In a memorable moment from Mikhail Iossel’s new collection of linked stories, “Love Like Water, Love Like Fire,” the narration skips from the 1984 death of Yuri Andropov, leader of the Soviet Union, to a drunken guard at the Kretovsky Island Amusement sector, who philosophizes: “As long as there’s death, there’s hope. That’s something always to look forward to. Don’t lose heart — there’s tunnel at the end of the light.” To an American reader, this might seem like straight irony, but Iossel excels in finding the metaphysics of the tunnel.

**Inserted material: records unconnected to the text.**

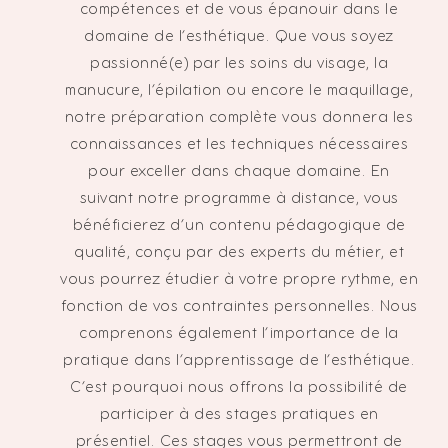
compétences et de vous épanouir dans le
domaine de l’esthétique. Que vous soyez
passionné(e) par les soins du visage, la
manucure, l’épilation ou encore le maquillage,
notre préparation complète vous donnera les
connaissances et les techniques nécessaires
pour exceller dans chaque domaine. En
suivant notre programme à distance, vous
bénéficierez d’un contenu pédagogique de
qualité, conçu par des experts du métier, et
vous pourrez étudier à votre propre rythme, en
fonction de vos contraintes personnelles. Nous
comprenons également l’importance de la
pratique dans l’apprentissage de l’esthétique.
C’est pourquoi nous offrons la possibilité de
participer à des stages pratiques en
présentiel. Ces stages vous permettront de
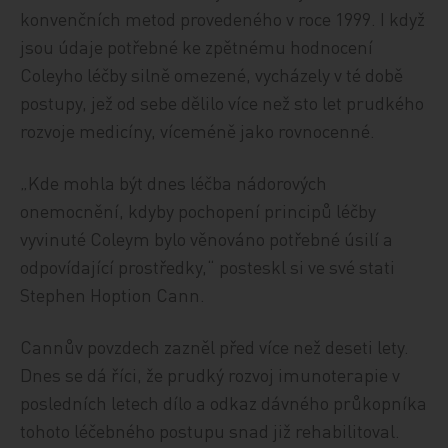
konvenčních metod provedeného v roce 1999. I když
jsou údaje potřebné ke zpětnému hodnocení
Coleyho léčby silně omezené, vycházely v té době
postupy, jež od sebe dělilo více než sto let prudkého
rozvoje medicíny, víceméně jako rovnocenné.
„Kde mohla být dnes léčba nádorových
onemocnění, kdyby pochopení principů léčby
vyvinuté Coleym bylo věnováno potřebné úsilí a
odpovídající prostředky,“ posteskl si ve své stati
Stephen Hoption Cann.
Cannův povzdech zazněl před více než deseti lety.
Dnes se dá říci, že prudký rozvoj imunoterapie v
posledních letech dílo a odkaz dávného průkopníka
tohoto léčebného postupu snad již rehabilitoval.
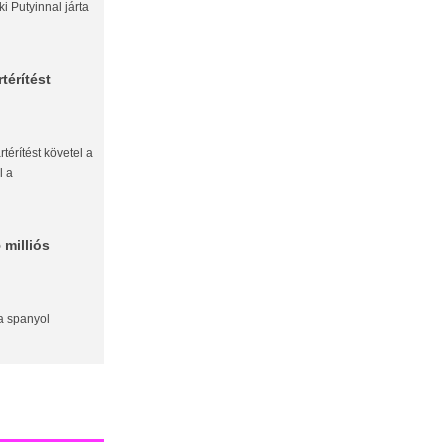
 Putyinnal járta
térítést
rtérítést követel a
l a
 milliós
a spanyol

The narrator of the book, the same in each story, was educated as an engineer but now works as a night guard, spending long winter hours listening to the forbidden BBC. He is alone, and yet, as a Jew in the anti-Semitic U.S.S.R., he feels the world rush in from every direction, beginning even when the narrator is still a child listening to his parents as they educate him in the ways of the Soviet world.

As the narrator learns about Soviet life, so, too, does the reader. In one story, “A Soviet Twelve Days of Christmas,” Iossel spends five pages logging examples of what could be purchased for 120 rubles per month, a typical salary in the Soviet Union. (6,000 pay-phone calls or 1,333 paper cups of ice cream or 73 bottles of sunflower oil, etc.) The list would be exhausting if it weren’t hilarious and sad by turns, and Iossel uses this granular accounting to build a riveting image of the absurdity of the Soviet economy, and the many awkward tendernesses that are nevertheless found there, as humans try to live together in a world that prizes distrust.

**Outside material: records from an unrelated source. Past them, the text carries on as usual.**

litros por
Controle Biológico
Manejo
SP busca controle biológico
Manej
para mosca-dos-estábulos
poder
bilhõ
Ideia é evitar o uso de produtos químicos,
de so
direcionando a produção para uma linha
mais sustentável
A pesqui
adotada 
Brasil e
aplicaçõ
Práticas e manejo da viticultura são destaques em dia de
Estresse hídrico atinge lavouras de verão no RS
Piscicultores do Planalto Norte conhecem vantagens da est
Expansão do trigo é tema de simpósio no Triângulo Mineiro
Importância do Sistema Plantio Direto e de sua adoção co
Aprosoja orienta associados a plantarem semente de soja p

From this collection, you will learn how to make little codes from telephone rings to avoid the K.G.B., how to speak in the presence of public officials, how to be a Jew in the Soviet Union. For this reviewer, another Jew who grew up in the U.S.S.R., Iossel’s descriptions ring very true. He is a master of atmosphere. But my favorite moments in the book have little to do with the Soviet reality it depicts, and everything to do with individual human experiences like the ironic and tender portrait in the story “Blue,” where a blind man recalls how he lost his sight years ago, straining to see in his cell at night while writing poems to an imaginary love. The man recalls being in a gulag, but it’s the type of tale that could have also come from a refugee camp on the United States-Mexico border or from Lukashenko’s Belarus — it’s a nearly universal fable of yearning that exists outside of time and place. Another story, “First Death,” is equally stunning, describing in 10 pages of beautiful symphonic prose the tale of a young narrator traveling across Leningrad to visit a dying relative. It is the best story of a child’s first encounter with death that I have read in many a year.

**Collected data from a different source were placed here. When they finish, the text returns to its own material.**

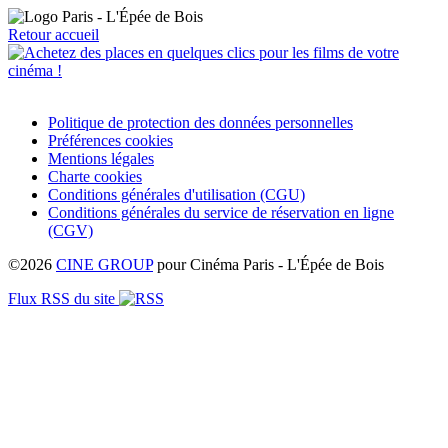
Retour accueil
Politique de protection des données personnelles
Préférences cookies
Mentions légales
Charte cookies
Conditions générales d'utilisation (CGU)
Conditions générales du service de réservation en ligne
(CGV)
©2026
CINE GROUP
pour Cinéma Paris - L'Épée de Bois
Flux RSS du site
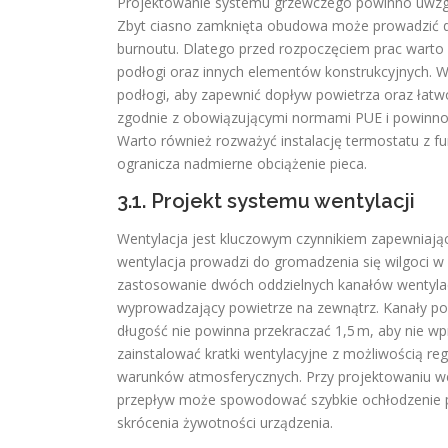
Projektowanie systemu grzewczego powinno uwzglę
Zbyt ciasno zamknięta obudowa może prowadzić d
burnoutu. Dlatego przed rozpoczęciem prac warto sp
podłogi oraz innych elementów konstrukcyjnych. W 
podłogi, aby zapewnić dopływ powietrza oraz łatw
zgodnie z obowiązującymi normami PUE i powinn
Warto również rozważyć instalację termostatu z f
ogranicza nadmierne obciążenie pieca.
3.1. Projekt systemu wentylacji
Wentylacja jest kluczowym czynnikiem zapewniając
wentylacja prowadzi do gromadzenia się wilgoci w o
zastosowanie dwóch oddzielnych kanałów wentylacy
wyprowadzający powietrze na zewnątrz. Kanały powi
długość nie powinna przekraczać 1,5 m, aby nie 
zainstalować kratki wentylacyjne z możliwością re
warunków atmosferycznych. Przy projektowaniu we
przepływ może spowodować szybkie ochłodzenie pi
skrócenia żywotności urządzenia.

By the end of the collection, Iossel succeeds in giving an insider’s view of the Soviet Union, but shared through the outsider perspective of a slightly bemused man now living far away. What distinguishes Iossel as a writer, aside from his obvious talent for atmospheric dramedy, is his lucid, musical prose style. Despite his dark humor, metaphysical asides and absurdist turns — or maybe because of them — his stories are delightfully easy to read; Iossel’s marvelous sense of rhythm dazzles the reader. We can’t stop turning the pages of this book, no matter what kind of tunnel might await us at the end of the light.